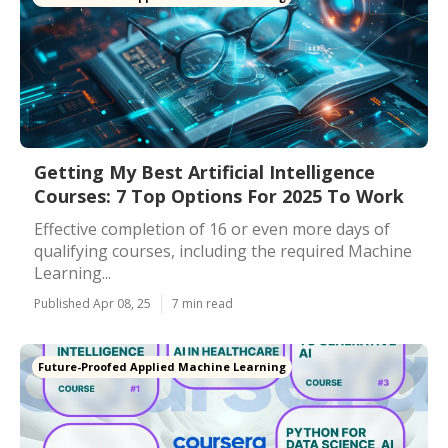
Getting My Best Artificial Intelligence
Courses: 7 Top Options For 2025 To Work
Effective completion of 16 or even more days of
qualifying courses, including the required Machine
Learning...
Published Apr 08, 25
7 min read
Future-Proofed Applied Machine Learning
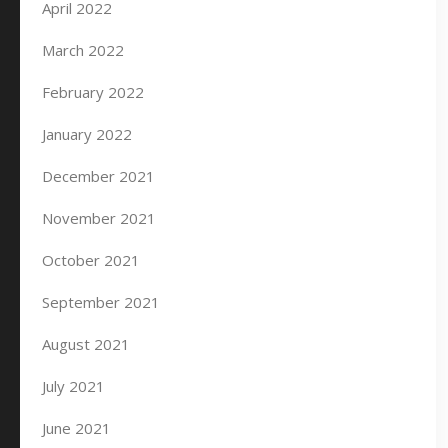
April 2022
March 2022
February 2022
January 2022
December 2021
November 2021
October 2021
September 2021
August 2021
July 2021
June 2021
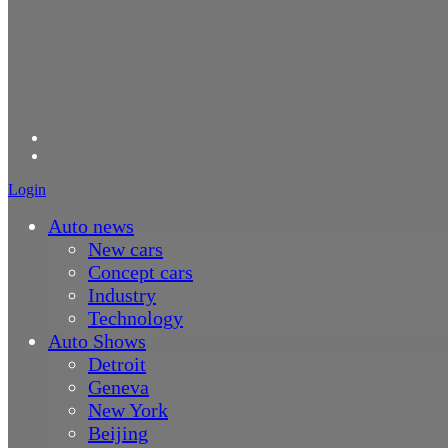
Login
Auto news
New cars
Concept cars
Industry
Technology
Auto Shows
Detroit
Geneva
New York
Beijing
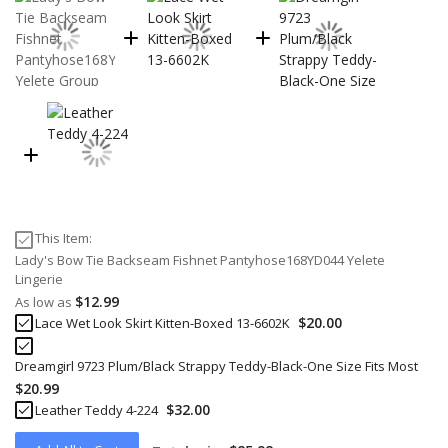
This Item:
Lady's Bow Tie Backseam Fishnet Pantyhose168YD044 Yelete
Lingerie
$12.99
As low as
$20.00
Lace Wet Look Skirt Kitten-Boxed 13-6602K
Dreamgirl 9723 Plum/Black Strappy Teddy-Black-One Size Fits Most
$20.99
$32.00
Leather Teddy 4-224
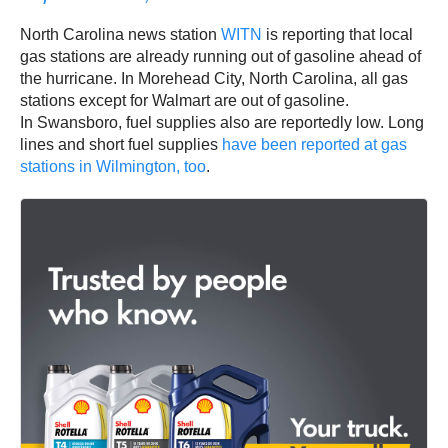
North Carolina news station
WITN
is reporting that local
gas stations are already running out of gasoline ahead of
the hurricane. In Morehead City, North Carolina, all gas
stations except for Walmart are out of gasoline.
In Swansboro, fuel supplies also are reportedly low. Long
lines and short fuel supplies
have been reported at gas
stations in Wilmington, too
.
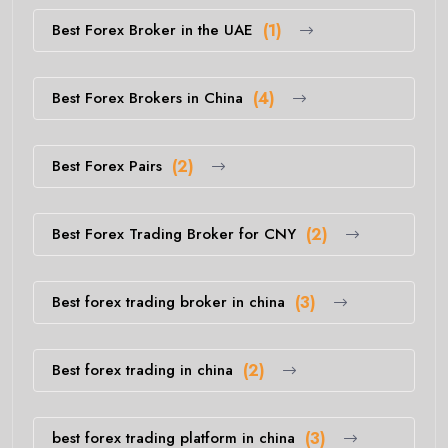
Best Forex Broker in the UAE
(1)
Best Forex Brokers in China
(4)
Best Forex Pairs
(2)
Best Forex Trading Broker for CNY
(2)
Best forex trading broker in china
(3)
Best forex trading in china
(2)
best forex trading platform in china
(3)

* * * * *

INSTRUCTION ▸ Using the records above, filter out every line that lacks the string "Machine" and copy the rest.

SOLUTION TO THE EXERCISE ▸
qualifying courses, including the required Machine
Future-Proofed Applied Machine Learning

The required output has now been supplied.